» **Exercise**: Copy out the source text of every entry below character for character. Leave the pictures out of your answer.

» **Entries from a data source**:

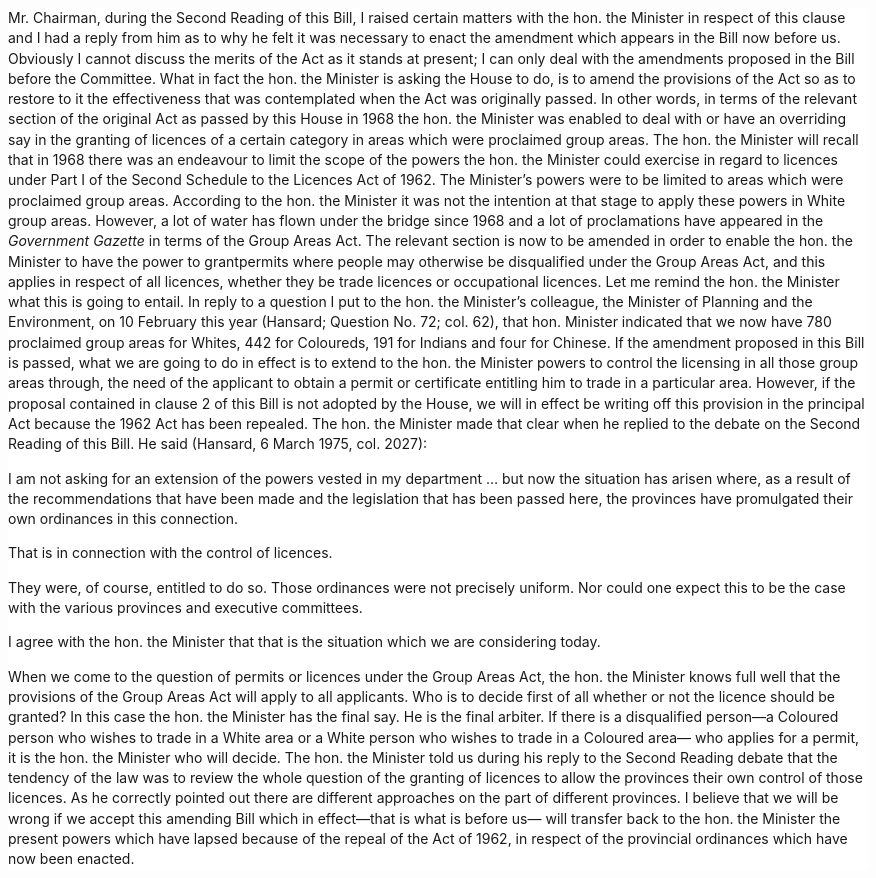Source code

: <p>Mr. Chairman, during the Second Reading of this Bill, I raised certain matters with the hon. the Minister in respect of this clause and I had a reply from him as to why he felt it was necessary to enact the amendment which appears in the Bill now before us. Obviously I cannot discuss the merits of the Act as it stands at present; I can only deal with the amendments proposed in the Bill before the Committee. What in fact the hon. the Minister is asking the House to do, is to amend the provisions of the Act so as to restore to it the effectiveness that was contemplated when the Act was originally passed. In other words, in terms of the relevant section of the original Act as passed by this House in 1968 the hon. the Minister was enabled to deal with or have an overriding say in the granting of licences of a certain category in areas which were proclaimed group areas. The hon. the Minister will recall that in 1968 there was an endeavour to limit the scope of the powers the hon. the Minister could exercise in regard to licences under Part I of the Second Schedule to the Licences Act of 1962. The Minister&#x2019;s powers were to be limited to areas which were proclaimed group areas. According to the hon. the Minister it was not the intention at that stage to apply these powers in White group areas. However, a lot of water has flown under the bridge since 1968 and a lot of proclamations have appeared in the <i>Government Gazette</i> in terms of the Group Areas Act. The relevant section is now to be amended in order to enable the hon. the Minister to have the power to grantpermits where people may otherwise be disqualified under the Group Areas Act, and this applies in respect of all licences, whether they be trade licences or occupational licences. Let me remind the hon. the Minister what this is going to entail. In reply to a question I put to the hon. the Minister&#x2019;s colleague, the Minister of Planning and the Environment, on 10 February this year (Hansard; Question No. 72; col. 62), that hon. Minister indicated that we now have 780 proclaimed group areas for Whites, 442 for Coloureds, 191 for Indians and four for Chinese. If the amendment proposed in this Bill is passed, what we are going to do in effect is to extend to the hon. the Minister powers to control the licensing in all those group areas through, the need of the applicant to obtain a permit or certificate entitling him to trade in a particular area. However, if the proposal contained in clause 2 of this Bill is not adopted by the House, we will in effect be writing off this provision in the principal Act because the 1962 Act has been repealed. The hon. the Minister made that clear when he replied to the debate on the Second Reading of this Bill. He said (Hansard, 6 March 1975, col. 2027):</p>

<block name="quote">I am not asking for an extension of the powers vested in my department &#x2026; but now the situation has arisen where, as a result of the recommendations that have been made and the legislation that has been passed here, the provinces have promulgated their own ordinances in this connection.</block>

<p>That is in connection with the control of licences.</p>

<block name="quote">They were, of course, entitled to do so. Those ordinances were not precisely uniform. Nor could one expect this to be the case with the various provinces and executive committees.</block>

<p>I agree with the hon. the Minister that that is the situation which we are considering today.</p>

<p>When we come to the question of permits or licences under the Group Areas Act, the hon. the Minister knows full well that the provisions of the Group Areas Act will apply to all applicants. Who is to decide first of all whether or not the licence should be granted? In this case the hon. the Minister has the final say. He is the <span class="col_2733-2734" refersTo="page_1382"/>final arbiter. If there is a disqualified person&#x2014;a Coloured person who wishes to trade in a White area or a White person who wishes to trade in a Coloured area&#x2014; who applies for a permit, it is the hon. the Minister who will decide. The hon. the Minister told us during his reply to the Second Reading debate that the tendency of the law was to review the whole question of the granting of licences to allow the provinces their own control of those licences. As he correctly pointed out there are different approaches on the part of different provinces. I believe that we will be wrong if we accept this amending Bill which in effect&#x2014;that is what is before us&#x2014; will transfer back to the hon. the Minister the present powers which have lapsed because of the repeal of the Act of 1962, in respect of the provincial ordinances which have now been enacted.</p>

» **Worked solution**:
Source code

: <p>Mr. Chairman, during the Second Reading of this Bill, I raised certain matters with the hon. the Minister in respect of this clause and I had a reply from him as to why he felt it was necessary to enact the amendment which appears in the Bill now before us. Obviously I cannot discuss the merits of the Act as it stands at present; I can only deal with the amendments proposed in the Bill before the Committee. What in fact the hon. the Minister is asking the House to do, is to amend the provisions of the Act so as to restore to it the effectiveness that was contemplated when the Act was originally passed. In other words, in terms of the relevant section of the original Act as passed by this House in 1968 the hon. the Minister was enabled to deal with or have an overriding say in the granting of licences of a certain category in areas which were proclaimed group areas. The hon. the Minister will recall that in 1968 there was an endeavour to limit the scope of the powers the hon. the Minister could exercise in regard to licences under Part I of the Second Schedule to the Licences Act of 1962. The Minister&#x2019;s powers were to be limited to areas which were proclaimed group areas. According to the hon. the Minister it was not the intention at that stage to apply these powers in White group areas. However, a lot of water has flown under the bridge since 1968 and a lot of proclamations have appeared in the <i>Government Gazette</i> in terms of the Group Areas Act. The relevant section is now to be amended in order to enable the hon. the Minister to have the power to grantpermits where people may otherwise be disqualified under the Group Areas Act, and this applies in respect of all licences, whether they be trade licences or occupational licences. Let me remind the hon. the Minister what this is going to entail. In reply to a question I put to the hon. the Minister&#x2019;s colleague, the Minister of Planning and the Environment, on 10 February this year (Hansard; Question No. 72; col. 62), that hon. Minister indicated that we now have 780 proclaimed group areas for Whites, 442 for Coloureds, 191 for Indians and four for Chinese. If the amendment proposed in this Bill is passed, what we are going to do in effect is to extend to the hon. the Minister powers to control the licensing in all those group areas through, the need of the applicant to obtain a permit or certificate entitling him to trade in a particular area. However, if the proposal contained in clause 2 of this Bill is not adopted by the House, we will in effect be writing off this provision in the principal Act because the 1962 Act has been repealed. The hon. the Minister made that clear when he replied to the debate on the Second Reading of this Bill. He said (Hansard, 6 March 1975, col. 2027):</p>

<block name="quote">I am not asking for an extension of the powers vested in my department &#x2026; but now the situation has arisen where, as a result of the recommendations that have been made and the legislation that has been passed here, the provinces have promulgated their own ordinances in this connection.</block>

<p>That is in connection with the control of licences.</p>

<block name="quote">They were, of course, entitled to do so. Those ordinances were not precisely uniform. Nor could one expect this to be the case with the various provinces and executive committees.</block>

<p>I agree with the hon. the Minister that that is the situation which we are considering today.</p>

<p>When we come to the question of permits or licences under the Group Areas Act, the hon. the Minister knows full well that the provisions of the Group Areas Act will apply to all applicants. Who is to decide first of all whether or not the licence should be granted? In this case the hon. the Minister has the final say. He is the <span class="col_2733-2734" refersTo="page_1382"/>final arbiter. If there is a disqualified person&#x2014;a Coloured person who wishes to trade in a White area or a White person who wishes to trade in a Coloured area&#x2014; who applies for a permit, it is the hon. the Minister who will decide. The hon. the Minister told us during his reply to the Second Reading debate that the tendency of the law was to review the whole question of the granting of licences to allow the provinces their own control of those licences. As he correctly pointed out there are different approaches on the part of different provinces. I believe that we will be wrong if we accept this amending Bill which in effect&#x2014;that is what is before us&#x2014; will transfer back to the hon. the Minister the present powers which have lapsed because of the repeal of the Act of 1962, in respect of the provincial ordinances which have now been enacted.</p>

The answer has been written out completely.